I think that we have some good players in midfield, I'm just not sure that many are fitted to the deep lying playmaker and disruptor roles that Mourinho seems to want in central midfield. Winks and Dier fit this well but beyond this you are making compromises.
A long post incoming, but I think it would be instructive to think about what Mourinho's preferred deep midfield pairings have actually been in his best sides, historically.
At Chelsea in 04/05, 05/06 and 06/07, he hadn't developed a 4-2-3-1 yet - his focus was on his 4-3-3, which usually destroyed opponents that played a flat 4-4-2 (i.e, everyone in the Premier League, with precious few exceptions). But, in general, the two midfielders tasked with 'sitting' and 'shuttling' were Makelele and (in general) Essien or Ballack. The key to remember here, and going forward, is that neither of those two were 'pure' disruptors or destroyers - they had to be able to play as well, and did. Indeed, Makelele spoke often about how he felt the 'water carrier' role he defined was actually inaccurate when it came to him, because Mourinho often relied on him to break the lines with his passing ability.
At Inter, with a classic 4-2-3-1, he played Motta and Cambiasso - they fit your description of 'disruptor' and 'deep-lying playmaker' to a tee (as do the pairing that would follow at Madrid), but again, both could play very well, and either could break the lines with ease, even if one was more physical and the other, more positional. Both moved up into attack at times, while the other sat.
At Madrid, he reached the pinnacle of this organizational set-up at the base of midfield, with Khedira and Alonso - Khedira was the more 'physical' player, but he would actually maraud upfield all the way to the opponent's six-yard box to press high up, while Alonso would sit deep and ping the ball around.

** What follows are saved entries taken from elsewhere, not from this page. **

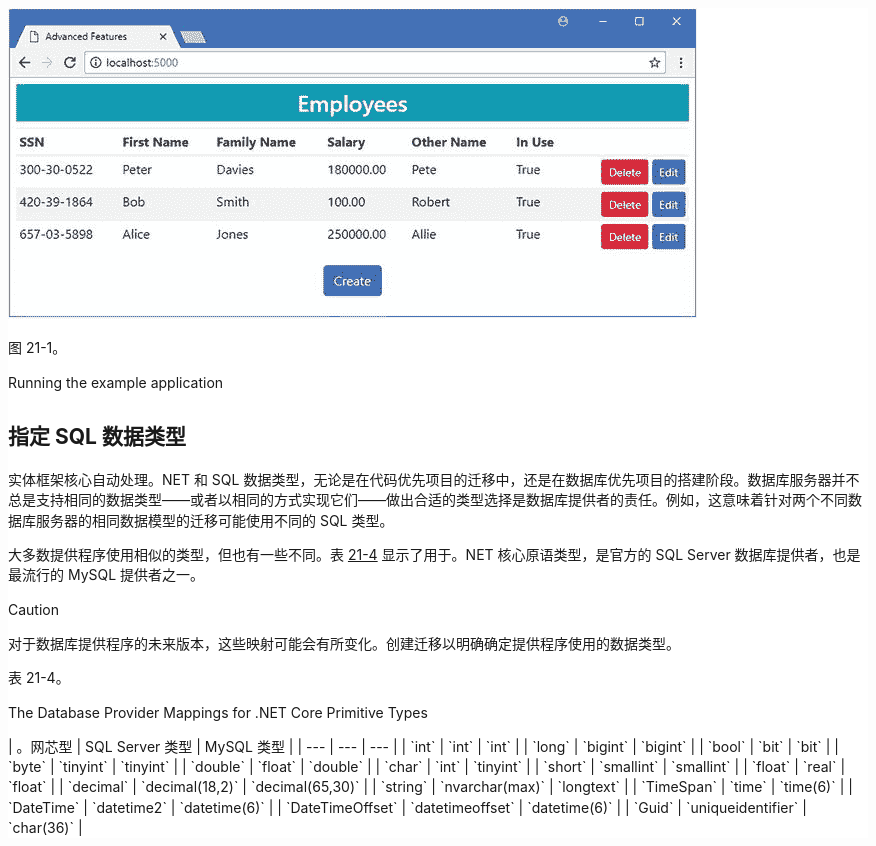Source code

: ![A439692_1_En_21_Fig1_HTML.jpg](img/A439692_1_En_21_Fig1_HTML.jpg)

图 21-1。

Running the example application

## 指定 SQL 数据类型

实体框架核心自动处理。NET 和 SQL 数据类型，无论是在代码优先项目的迁移中，还是在数据库优先项目的搭建阶段。数据库服务器并不总是支持相同的数据类型——或者以相同的方式实现它们——做出合适的类型选择是数据库提供者的责任。例如，这意味着针对两个不同数据库服务器的相同数据模型的迁移可能使用不同的 SQL 类型。

大多数提供程序使用相似的类型，但也有一些不同。表 [21-4](#Tab4) 显示了用于。NET 核心原语类型，是官方的 SQL Server 数据库提供者，也是最流行的 MySQL 提供者之一。

Caution

对于数据库提供程序的未来版本，这些映射可能会有所变化。创建迁移以明确确定提供程序使用的数据类型。

表 21-4。

The Database Provider Mappings for .NET Core Primitive Types

<colgroup><col> <col> <col></colgroup> 
| 。网芯型 | SQL Server 类型 | MySQL 类型 |
| --- | --- | --- |
| `int` | `int` | `int` |
| `long` | `bigint` | `bigint` |
| `bool` | `bit` | `bit` |
| `byte` | `tinyint` | `tinyint` |
| `double` | `float` | `double` |
| `char` | `int` | `tinyint` |
| `short` | `smallint` | `smallint` |
| `float` | `real` | `float` |
| `decimal` | `decimal(18,2)` | `decimal(65,30)` |
| `string` | `nvarchar(max)` | `longtext` |
| `TimeSpan` | `time` | `time(6)` |
| `DateTime` | `datetime2` | `datetime(6)` |
| `DateTimeOffset` | `datetimeoffset` | `datetime(6)` |
| `Guid` | `uniqueidentifier` | `char(36)` |
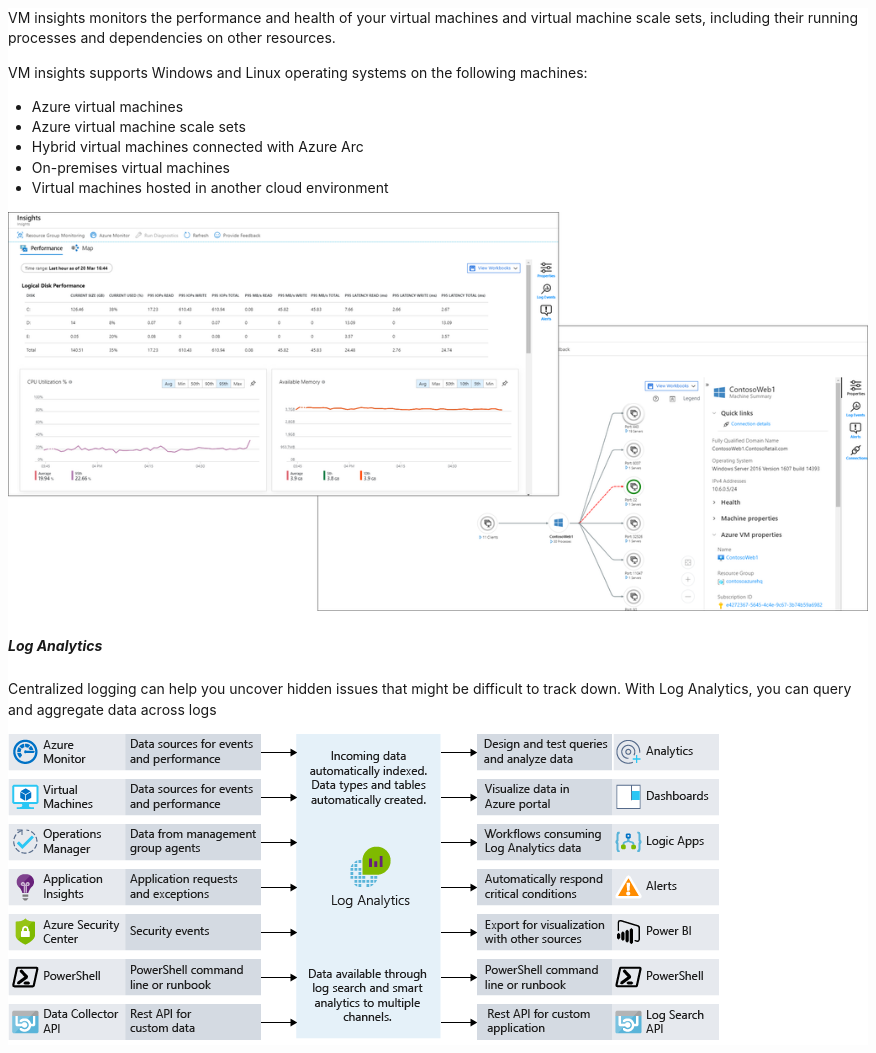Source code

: VM insights monitors the performance and health of your virtual machines and virtual machine scale sets, including their running processes and dependencies on other resources.

VM insights supports Windows and Linux operating systems on the following machines:

- Azure virtual machines
- Azure virtual machine scale sets
- Hybrid virtual machines connected with Azure Arc
- On-premises virtual machines
- Virtual machines hosted in another cloud environment

![VMInsightsGUI](VMInsightsGUI.png)

##### Log Analytics

Centralized logging can help you uncover hidden issues that might be difficult to track down. With Log Analytics, you can query and aggregate data across logs

![Log Analytics](LogAnalytics.png)
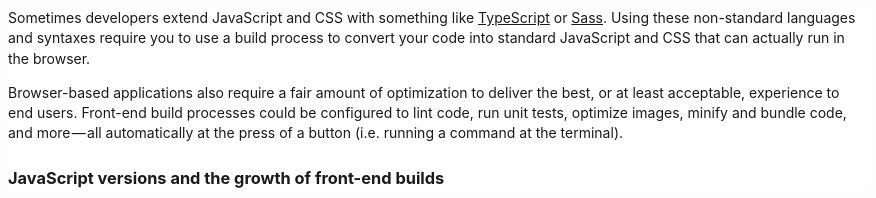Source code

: Sometimes developers extend JavaScript and CSS with something like <a href="https://www.typescriptlang.org/" class="markup--anchor markup--p-anchor">TypeScript</a> or <a href="https://sass-lang.com/" class="markup--anchor markup--p-anchor">Sass</a>. Using these non-standard languages and syntaxes require you to use a build process to convert your code into standard JavaScript and CSS that can actually run in the browser.

Browser-based applications also require a fair amount of optimization to deliver the best, or at least acceptable, experience to end users. Front-end build processes could be configured to lint code, run unit tests, optimize images, minify and bundle code, and more — all automatically at the press of a button (i.e. running a command at the terminal).

### JavaScript versions and the growth of front-end builds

Finally, at Chelsea in 14/15, Matic and Fabregas/Ramires was a bit new compared to all of the others - In Matic, they had a deep sitter who was almost exclusively devoted to screening the defence, and in Fabregas, a wispy, weak playmaker who was almost exclusively dedicated to playing the ball forward.
I think the point here is, a 'pure' disruptor and a 'pure' playmaker have been very ,very new additions to Mourinho's general approach. At his peak, he didn't want 'pure' players - he wanted multifunctional 'do it all' players. With strengths, yes - Xabi passed, Khedira pressed. But their positional discipline varied wildly, they could both pass, dribble, tackle and press, and the only consistency seems to be that one player was more 'energetic', and the other more 'sedate'.
Here, I don't think Mourinho actually would want a midfield of Dier and Winks. Dier is almost exclusively mono-functional - he screens the defense. He can't carry the ball, can't turn, can't run, can't even press up the field all the effectively because of his limited mobility post-injuries. Winks, while he can pass well, is defensively unsound - we look weaker with him in the team, because he can't screen the defense. And he isn't particularly offensively gifted either - he excels at recycling possession, but that's a limited skillset.
Dier and Winks are sort of discount versions of Matic and Fabregas. But I don't actually think Mourinho wants those players.